▶ [Extract provided]
######

Sueña hija/o de las plantas,
tu herencia es la medicina.
Canta y duerme, vive y sana.
Recuerda que en tus manos
la memoria de tus ancestros está.
Original text in Muysca language (by Jorge Yopasá):
Hosca nga fuhuza
fuhuza nga hosca.
Quyes chuta mmuysyu,
mipqua hyzca aguene.
Abtyu nga aquybyu,
mupqua biza nga achueu.
Mytan mpquen agasqua
umsasi apquen yc abizine.
​
Links: Read, Watch, Listen, About the project
La Ruta (2022)
Works by Carolina Noguera, Juan Antonio Cuéllar, Antonio Correa, Diego Vega, Andrés Posada Saldarriaga, Nicolás Ospina, and Damián Ponce de León
The Kondraschewa/Chica piano duo commissioned different pieces from Colombian composers. My piece Otros pedazos de chonta is an expansion of Pedazos de chonta, a much shorter piece I wrote for the Schubert Ensemble a few years ago. While the first piece deconstructs the sound of the marimba de chonta from the Pacific Coast of Colombia, the new one expands it, destroys it, blurs it, forgets it and then remembers it again. In my opinion, the result of this exploration is not as luminous as the rest of the pieces on the recording. My feeling is that Otros pedazos de chonta is imbued with noise, fugal counterpoint, dissonance, and collapsing mechanisms, but also melancholic melodies that fade away into the distance.
​
Links: Listen
Compositores Javerianos VII (2018)
Works by Carolina Noguera, Wolfgang Ordóñez, Victoriano Valencia, Julián Valdivieso and Juan Manuel Jaramillo performed by Cuprum Ensamble
I was honored to be in charge of selecting the music for this recording, the seventh volume of a series dedicated to works written by graduates of the composition program of the Javeriana University in Bogota. Each recording of the series has focused on specific formats and this one focused on brass ensembles. Aside from the acoustic prowess of this format, it also has a strong relationship with some of the popular music of certain Colombian regions. The recording includes El brujo, a piece that makes a direct reference to one of my band suites and uses distorted quotes from the popular band repertoire of Colombia.
​​
Links: Listen
​
Formas de recuerdo sin territorio (2016)

######

▶ [Record set]
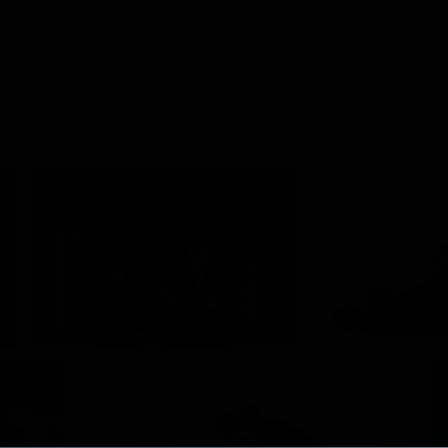
 Outdoor unbegrenzt viele Teilnehmer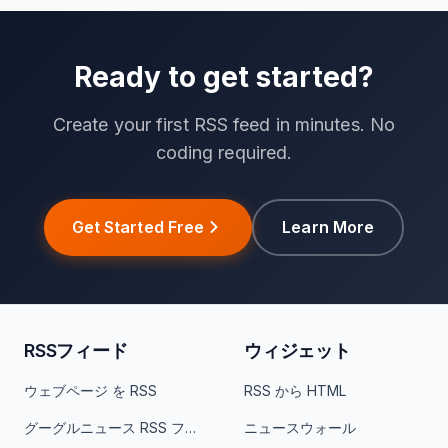
Ready to get started?
Create your first RSS feed in minutes. No
coding required.
Get Started Free
Learn More
RSSフィード
ウィジェット
ウェブページ を RSS
RSS から HTML
グーグルニュース RSS フィード
ニュースウォール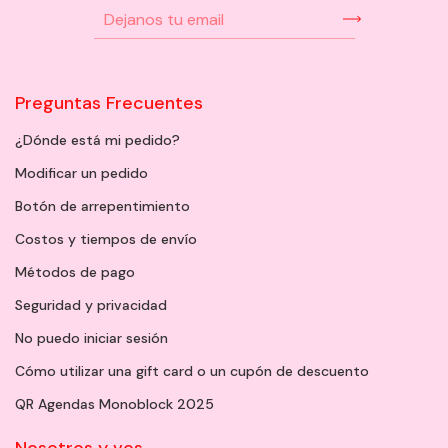
Preguntas Frecuentes
¿Dónde está mi pedido?
Modificar un pedido
Botón de arrepentimiento
Costos y tiempos de envío
Métodos de pago
Seguridad y privacidad
No puedo iniciar sesión
Cómo utilizar una gift card o un cupón de descuento
QR Agendas Monoblock 2025
Nosotros y vos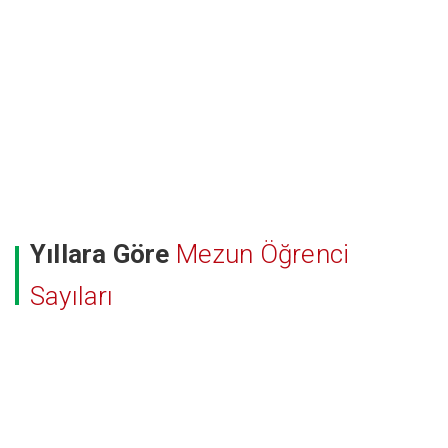
Yıllara Göre
Mezun Öğrenci
Sayıları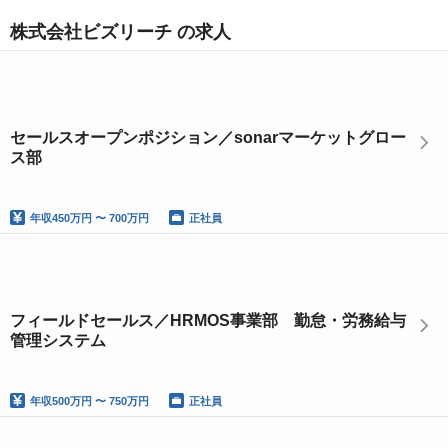
株式会社ビズリーチ の求人
セールスオープンポジション／sonarマーケットグロー
ス部
年収
450万円 〜 700万円
正社員
フィールドセールス／HRMOS事業部 勤怠・労務給与
管理システム
年収
500万円 〜 750万円
正社員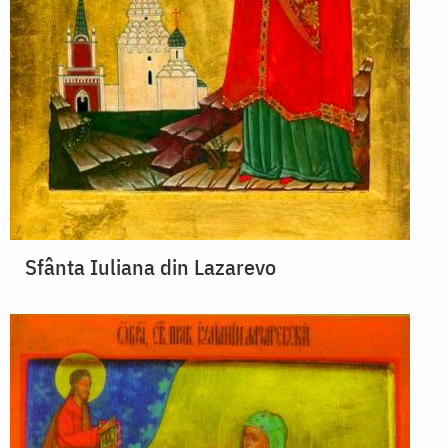
Sfânta Iuliana din Lazarevo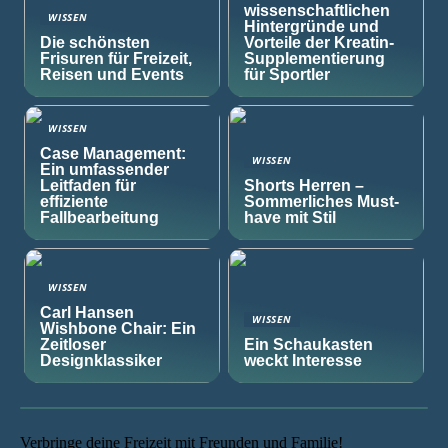
wissenschaftlichen
WISSEN
Hintergründe und
Die schönsten
Vorteile der Kreatin-
Frisuren für Freizeit,
Supplementierung
Reisen und Events
für Sportler
WISSEN
Case Management:
WISSEN
Ein umfassender
Leitfaden für
Shorts Herren –
effiziente
Sommerliches Must-
Fallbearbeitung
have mit Stil
WISSEN
Carl Hansen
WISSEN
Wishbone Chair: Ein
Zeitloser
Ein Schaukasten
Designklassiker
weckt Interesse
Verbringe deine Freizeit mit Freunden und Familie!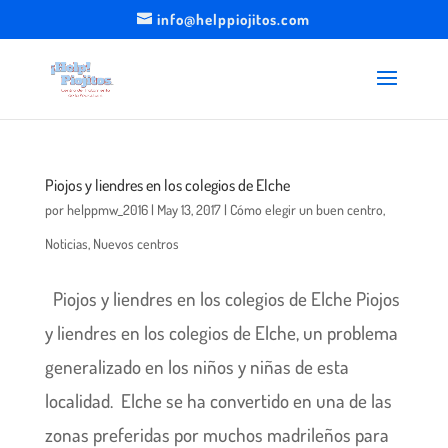
info@helppiojitos.com
Piojos y liendres en los colegios de Elche
por
helppmw_2016
|
May 13, 2017
|
Cómo elegir un buen centro
,
Noticias
,
Nuevos centros
Piojos y liendres en los colegios de Elche Piojos
y liendres en los colegios de Elche, un problema
generalizado en los niños y niñas de esta
localidad. Elche se ha convertido en una de las
zonas preferidas por muchos madrileños para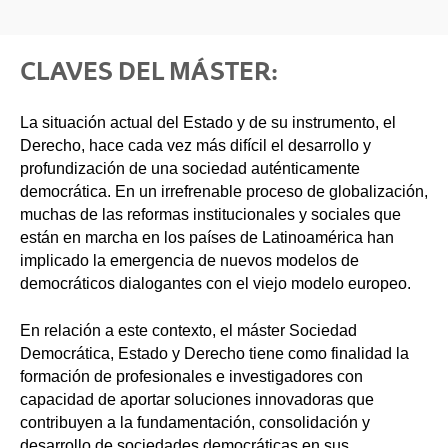
CLAVES DEL MÁSTER:
La situación actual del Estado y de su instrumento, el
Derecho, hace cada vez más difícil el desarrollo y
profundización de una sociedad auténticamente
democrática. En un irrefrenable proceso de globalización,
muchas de las reformas institucionales y sociales que
están en marcha en los países de Latinoamérica han
implicado la emergencia de nuevos modelos de
democráticos dialogantes con el viejo modelo europeo.
En relación a este contexto, el máster Sociedad
Democrática, Estado y Derecho tiene como finalidad la
formación de profesionales e investigadores con
capacidad de aportar soluciones innovadoras que
contribuyen a la fundamentación, consolidación y
desarrollo de sociedades democráticas en sus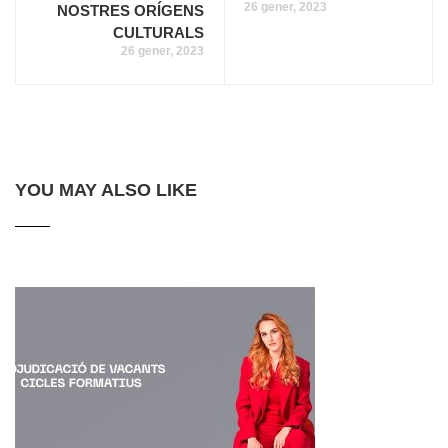
26 gener, 2023
NOSTRES ORÍGENS
CULTURALS
26 gener, 2023
YOU MAY ALSO LIKE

######

▶ [What to produce]
Reproduce the text about music recordings word for word, from "Recuerda que en" to "mipqua hyzca aguene.". The items have no connection to the text about music recordings.

▶ [Exercise answer]
Recuerda que en tus manos
la memoria de tus ancestros está.
Original text in Muysca language (by Jorge Yopasá):
Hosca nga fuhuza
fuhuza nga hosca.
Quyes chuta mmuysyu,
mipqua hyzca aguene.